* Assignment 1
In the article about Reddit's developer platform, write out the passage from "Any Redditor knows" up to and including "custom Reddit experience.".
* Assignment 2
List the existing Reddit systems that the article about Reddit's developer platform says its acquisitions will blend into.

* Excerpted text
Any Redditor knows that the best thing about Reddit is bearing witness to the strange and occasionally brilliant stuff that the community itself comes up with — and the company is well aware of that too.
Reddit is announcing today that it will open up a waitlist for developers who want to build software for the platform using a new toolkit from the company. The company plans to pair the new toolkit with a directory of third-party software extensions that moderators and Redditors alike can browse from to craft a custom Reddit experience.
The new portal will offer tools and other resources to empower developers to build software extensions to enhance the social network’s existing experience. Many well-loved tools by third-party developers are already ubiquitous on the platform, running unobtrusively in the background of subreddits and popping up to automatically paste the text of tweets, translate a post into a different language or send users timed reminders when prompted.
“As we allow more UI customization, we expect redditors and moderators to customize their communities to match their unique needs and tastes,” Reddit Chief Product Officer Pali Bhat told TechCrunch.
Beyond providing useful perks that make using Reddit more convenient, extensions can provide some essential utility too. Some bots already boost accessibility for visually-impaired users and offer moderators a more comprehensive set of tools for keeping communities safe and abiding by the rules. Others are more whimsical, like the infamous Yoda bots that invert comments into Yoda-like syntax — or less whimsical, in the case of Reddit’s rampant spellcheck bots that ping users for misspelled words.
Reddit will open the waitlist for the beta of its developer platform today and anyone can sign up to gain access to the new toolkit, which includes a studio for creating and testing automated tools on desktop. The company plans for the size of the developer portal beta to stay modest at first and plans to learn from what it observes, keeping safety in mind as it goes. The new portal for custom Reddit software will open up to everyone sometime next year.
“We’re going to work on a number of experiments, mainly in the categories of “apps” and “automation tools'” where apps can integrate directly with Reddit’s UI, and automation tools are more like traditional bots,” Bhat told TechCrunch. “… Initially, this will start small, but we want to give developers a lot of flexibility and scope over time.”
With the developer portal, Reddit wants to help break developers out of the silos they’re stuck in now. The company notes that devs get by as is with “limited resources and ad-hoc support” while creating bespoke tools for the communities they know. With the new developer platform beta, Reddit wants to offer them not only more tools to build with but a centralized space to share resources and collect what they wind up making.
Reddit also knows that different communities want flexible and personalized ways of interacting depending on their specific norms. Adding more support for third-party developers will make it easier for moderators and users alike to customize their experiences on the mostly text-based social network.
“Our vision is to have a portal where users and moderators can choose which tools they want to use for their communities that will make users’ experiences simpler and more meaningful,” Bhat told TechCrunch.
Beyond encouraging its community to build more bots, Reddit is making other investments in automation. In June, the company announced that it would buy Spell, a platform for running machine learning experiments that would otherwise be prohibitively resource-intensive. The following month, Reddit announced plans to acquire MeaningCloud, a natural language processing company. Those acquisitions will blend into Reddit’s existing systems, including personalized recommendations, discovery, advertising and safety.

* Extracted records

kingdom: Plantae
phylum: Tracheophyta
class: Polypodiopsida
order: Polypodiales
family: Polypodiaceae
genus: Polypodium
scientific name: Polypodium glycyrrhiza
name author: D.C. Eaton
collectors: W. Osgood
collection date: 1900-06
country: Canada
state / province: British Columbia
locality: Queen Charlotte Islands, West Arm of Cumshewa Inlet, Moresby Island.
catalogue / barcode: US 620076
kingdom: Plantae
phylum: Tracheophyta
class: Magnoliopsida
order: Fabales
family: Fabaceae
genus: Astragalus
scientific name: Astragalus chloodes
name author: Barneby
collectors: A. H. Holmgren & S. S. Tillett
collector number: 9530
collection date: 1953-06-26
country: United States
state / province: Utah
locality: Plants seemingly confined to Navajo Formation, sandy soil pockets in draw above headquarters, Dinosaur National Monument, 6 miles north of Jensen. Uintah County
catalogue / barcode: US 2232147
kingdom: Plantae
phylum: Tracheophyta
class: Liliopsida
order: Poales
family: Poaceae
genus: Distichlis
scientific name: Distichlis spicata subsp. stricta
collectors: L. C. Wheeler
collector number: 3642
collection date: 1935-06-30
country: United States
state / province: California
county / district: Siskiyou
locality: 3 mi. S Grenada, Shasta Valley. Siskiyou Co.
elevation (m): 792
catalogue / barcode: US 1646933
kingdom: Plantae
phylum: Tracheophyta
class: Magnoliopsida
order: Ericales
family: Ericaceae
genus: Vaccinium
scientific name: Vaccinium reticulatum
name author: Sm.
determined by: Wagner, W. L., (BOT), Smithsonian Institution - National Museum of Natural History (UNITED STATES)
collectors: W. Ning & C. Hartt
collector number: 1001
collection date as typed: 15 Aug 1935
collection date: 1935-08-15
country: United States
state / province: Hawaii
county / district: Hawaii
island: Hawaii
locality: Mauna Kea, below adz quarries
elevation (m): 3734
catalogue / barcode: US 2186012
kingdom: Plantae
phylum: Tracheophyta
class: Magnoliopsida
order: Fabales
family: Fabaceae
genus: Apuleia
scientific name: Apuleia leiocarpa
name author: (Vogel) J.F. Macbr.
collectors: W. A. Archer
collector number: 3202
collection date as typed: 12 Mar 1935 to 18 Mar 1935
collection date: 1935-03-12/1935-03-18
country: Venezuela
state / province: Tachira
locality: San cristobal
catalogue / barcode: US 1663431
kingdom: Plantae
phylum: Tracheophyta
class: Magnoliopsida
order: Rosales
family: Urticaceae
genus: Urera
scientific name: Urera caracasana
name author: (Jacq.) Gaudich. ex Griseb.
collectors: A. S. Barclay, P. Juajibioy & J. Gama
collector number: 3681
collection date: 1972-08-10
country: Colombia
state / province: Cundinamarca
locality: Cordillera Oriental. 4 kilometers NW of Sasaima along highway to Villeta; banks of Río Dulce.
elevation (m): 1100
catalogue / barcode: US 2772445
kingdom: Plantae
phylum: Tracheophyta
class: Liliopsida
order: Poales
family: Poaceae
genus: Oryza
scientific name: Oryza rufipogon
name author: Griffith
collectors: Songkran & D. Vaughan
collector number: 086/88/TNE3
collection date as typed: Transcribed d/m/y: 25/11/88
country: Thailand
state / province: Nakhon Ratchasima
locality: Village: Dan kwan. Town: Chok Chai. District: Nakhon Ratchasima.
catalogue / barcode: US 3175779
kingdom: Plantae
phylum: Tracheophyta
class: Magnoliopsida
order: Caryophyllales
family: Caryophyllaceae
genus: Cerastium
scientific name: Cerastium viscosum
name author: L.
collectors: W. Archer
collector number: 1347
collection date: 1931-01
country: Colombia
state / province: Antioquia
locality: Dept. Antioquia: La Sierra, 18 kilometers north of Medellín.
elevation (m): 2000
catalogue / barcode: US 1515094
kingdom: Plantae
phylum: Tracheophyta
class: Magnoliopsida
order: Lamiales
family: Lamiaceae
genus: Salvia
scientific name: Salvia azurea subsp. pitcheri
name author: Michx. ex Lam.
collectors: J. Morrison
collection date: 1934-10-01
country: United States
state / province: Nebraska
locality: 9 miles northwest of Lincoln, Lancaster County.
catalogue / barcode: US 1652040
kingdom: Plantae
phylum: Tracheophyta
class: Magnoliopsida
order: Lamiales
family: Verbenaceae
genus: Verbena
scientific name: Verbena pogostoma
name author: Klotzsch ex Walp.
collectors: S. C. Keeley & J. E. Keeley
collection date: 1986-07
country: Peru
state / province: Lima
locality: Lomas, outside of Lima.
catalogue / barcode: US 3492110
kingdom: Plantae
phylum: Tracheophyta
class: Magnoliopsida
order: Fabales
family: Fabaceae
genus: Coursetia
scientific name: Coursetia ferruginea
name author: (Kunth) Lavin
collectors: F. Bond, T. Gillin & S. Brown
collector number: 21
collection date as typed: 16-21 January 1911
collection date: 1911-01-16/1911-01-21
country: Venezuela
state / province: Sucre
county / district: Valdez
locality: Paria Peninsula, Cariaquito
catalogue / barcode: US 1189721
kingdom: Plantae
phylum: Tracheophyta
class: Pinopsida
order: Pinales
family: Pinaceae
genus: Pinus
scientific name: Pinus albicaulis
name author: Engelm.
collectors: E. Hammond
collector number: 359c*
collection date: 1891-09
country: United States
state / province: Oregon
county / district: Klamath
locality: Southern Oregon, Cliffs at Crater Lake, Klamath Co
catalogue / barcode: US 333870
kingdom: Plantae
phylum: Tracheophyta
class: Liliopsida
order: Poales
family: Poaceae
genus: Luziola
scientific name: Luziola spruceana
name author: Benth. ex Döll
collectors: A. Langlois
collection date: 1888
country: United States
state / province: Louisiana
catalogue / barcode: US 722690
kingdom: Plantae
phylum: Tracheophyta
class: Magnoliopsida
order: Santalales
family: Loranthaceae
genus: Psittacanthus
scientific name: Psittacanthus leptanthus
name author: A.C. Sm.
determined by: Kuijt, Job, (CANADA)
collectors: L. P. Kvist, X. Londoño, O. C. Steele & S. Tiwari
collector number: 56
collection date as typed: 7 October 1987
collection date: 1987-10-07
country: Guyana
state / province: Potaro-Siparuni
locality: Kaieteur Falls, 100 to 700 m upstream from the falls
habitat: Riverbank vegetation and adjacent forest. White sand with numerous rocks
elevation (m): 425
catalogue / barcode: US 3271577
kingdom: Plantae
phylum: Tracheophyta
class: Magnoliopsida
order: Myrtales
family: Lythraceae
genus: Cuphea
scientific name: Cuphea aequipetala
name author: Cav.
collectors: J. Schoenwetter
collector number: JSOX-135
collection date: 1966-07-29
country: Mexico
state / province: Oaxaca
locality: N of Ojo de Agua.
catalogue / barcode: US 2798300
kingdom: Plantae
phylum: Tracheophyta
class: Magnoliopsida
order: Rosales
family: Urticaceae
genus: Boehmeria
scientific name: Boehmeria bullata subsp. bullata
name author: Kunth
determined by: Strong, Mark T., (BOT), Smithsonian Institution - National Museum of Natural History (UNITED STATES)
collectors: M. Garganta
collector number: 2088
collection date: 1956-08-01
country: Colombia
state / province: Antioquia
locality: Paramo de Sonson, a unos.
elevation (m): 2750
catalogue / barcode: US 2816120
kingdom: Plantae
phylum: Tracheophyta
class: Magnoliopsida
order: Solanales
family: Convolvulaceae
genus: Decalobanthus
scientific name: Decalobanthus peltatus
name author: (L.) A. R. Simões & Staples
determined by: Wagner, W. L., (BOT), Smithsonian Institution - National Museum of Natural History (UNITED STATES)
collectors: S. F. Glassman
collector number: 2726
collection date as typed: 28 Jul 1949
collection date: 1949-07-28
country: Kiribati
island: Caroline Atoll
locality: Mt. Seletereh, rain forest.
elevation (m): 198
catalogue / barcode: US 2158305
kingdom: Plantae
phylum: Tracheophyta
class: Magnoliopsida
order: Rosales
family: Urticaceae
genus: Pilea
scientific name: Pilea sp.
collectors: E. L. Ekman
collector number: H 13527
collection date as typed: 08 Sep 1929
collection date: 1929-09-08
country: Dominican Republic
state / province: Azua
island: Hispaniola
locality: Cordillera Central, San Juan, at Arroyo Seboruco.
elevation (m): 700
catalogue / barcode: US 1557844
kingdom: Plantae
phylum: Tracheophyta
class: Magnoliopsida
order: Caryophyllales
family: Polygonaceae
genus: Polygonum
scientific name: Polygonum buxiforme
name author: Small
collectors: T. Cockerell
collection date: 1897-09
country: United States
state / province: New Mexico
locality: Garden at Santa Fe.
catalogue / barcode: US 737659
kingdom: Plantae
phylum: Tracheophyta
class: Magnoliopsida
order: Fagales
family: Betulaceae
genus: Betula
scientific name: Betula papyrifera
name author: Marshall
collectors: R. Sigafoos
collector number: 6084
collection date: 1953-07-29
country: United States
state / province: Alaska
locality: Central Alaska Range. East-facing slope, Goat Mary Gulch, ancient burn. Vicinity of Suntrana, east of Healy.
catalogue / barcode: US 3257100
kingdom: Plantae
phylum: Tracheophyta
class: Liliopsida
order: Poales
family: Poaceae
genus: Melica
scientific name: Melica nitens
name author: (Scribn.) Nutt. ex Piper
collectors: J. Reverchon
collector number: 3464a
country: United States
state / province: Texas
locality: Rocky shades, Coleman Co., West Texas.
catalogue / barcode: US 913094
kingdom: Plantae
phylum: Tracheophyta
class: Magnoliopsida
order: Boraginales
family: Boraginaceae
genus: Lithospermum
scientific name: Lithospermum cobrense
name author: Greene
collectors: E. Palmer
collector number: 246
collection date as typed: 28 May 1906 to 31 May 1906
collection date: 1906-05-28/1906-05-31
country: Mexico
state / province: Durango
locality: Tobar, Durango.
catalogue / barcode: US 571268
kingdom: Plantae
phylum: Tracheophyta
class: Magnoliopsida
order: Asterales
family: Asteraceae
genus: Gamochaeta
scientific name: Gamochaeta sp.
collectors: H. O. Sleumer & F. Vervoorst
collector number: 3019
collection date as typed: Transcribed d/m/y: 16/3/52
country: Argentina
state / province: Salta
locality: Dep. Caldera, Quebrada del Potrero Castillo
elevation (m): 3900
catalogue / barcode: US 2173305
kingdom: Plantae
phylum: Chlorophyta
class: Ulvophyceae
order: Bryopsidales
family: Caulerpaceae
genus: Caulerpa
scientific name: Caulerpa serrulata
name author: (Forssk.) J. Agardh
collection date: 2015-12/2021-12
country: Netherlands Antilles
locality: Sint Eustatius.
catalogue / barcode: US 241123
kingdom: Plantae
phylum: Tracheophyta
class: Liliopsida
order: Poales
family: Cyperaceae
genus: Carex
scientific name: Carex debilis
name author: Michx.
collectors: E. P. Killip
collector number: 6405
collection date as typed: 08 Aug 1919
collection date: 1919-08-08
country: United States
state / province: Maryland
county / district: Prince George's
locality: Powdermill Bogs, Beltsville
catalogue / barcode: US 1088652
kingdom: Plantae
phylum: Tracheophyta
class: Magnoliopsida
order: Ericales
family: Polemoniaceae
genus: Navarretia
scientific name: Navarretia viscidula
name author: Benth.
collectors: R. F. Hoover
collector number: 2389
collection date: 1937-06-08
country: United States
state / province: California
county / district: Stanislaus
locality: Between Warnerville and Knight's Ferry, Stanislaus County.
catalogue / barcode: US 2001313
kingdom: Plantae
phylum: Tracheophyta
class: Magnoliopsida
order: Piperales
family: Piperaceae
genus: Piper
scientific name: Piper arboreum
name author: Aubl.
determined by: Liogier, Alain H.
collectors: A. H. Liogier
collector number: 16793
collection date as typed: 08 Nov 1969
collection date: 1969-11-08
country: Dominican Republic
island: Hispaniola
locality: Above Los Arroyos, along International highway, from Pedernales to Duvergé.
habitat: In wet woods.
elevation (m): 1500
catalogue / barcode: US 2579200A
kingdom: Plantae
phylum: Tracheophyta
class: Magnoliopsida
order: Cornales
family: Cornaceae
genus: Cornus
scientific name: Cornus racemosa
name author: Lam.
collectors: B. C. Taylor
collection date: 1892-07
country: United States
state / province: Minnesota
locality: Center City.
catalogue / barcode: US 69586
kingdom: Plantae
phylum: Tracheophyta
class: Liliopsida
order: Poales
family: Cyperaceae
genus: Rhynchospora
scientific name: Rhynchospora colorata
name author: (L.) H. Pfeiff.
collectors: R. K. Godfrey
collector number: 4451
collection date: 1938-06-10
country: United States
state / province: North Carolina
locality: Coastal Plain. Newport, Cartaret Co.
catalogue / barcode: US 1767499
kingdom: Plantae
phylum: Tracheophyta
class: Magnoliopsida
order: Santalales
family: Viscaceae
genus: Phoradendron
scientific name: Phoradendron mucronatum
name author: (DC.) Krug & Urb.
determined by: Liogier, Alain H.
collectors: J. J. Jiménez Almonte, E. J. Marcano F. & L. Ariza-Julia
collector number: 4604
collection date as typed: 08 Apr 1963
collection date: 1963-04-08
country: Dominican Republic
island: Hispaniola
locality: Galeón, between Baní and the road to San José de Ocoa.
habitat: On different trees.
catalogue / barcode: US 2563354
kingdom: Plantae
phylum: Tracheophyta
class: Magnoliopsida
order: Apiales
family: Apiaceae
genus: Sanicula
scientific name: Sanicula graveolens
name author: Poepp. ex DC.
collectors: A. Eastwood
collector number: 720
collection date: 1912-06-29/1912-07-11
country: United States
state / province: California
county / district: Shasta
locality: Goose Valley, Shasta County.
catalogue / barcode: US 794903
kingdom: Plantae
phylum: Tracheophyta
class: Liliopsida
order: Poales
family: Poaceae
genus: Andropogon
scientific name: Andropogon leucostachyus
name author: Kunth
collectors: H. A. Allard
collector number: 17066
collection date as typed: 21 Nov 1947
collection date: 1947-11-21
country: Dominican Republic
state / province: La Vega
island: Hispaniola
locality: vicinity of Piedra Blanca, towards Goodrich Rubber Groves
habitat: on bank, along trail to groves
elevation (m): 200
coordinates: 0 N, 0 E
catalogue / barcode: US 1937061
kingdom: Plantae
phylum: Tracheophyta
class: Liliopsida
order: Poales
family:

* Written response 1
Any Redditor knows that the best thing about Reddit is bearing witness to the strange and occasionally brilliant stuff that the community itself comes up with — and the company is well aware of that too.
Reddit is announcing today that it will open up a waitlist for developers who want to build software for the platform using a new toolkit from the company. The company plans to pair the new toolkit with a directory of third-party software extensions that moderators and Redditors alike can browse from to craft a custom Reddit experience.

* Written response 2
- Personalized recommendations
- Discovery
- Advertising
- Safety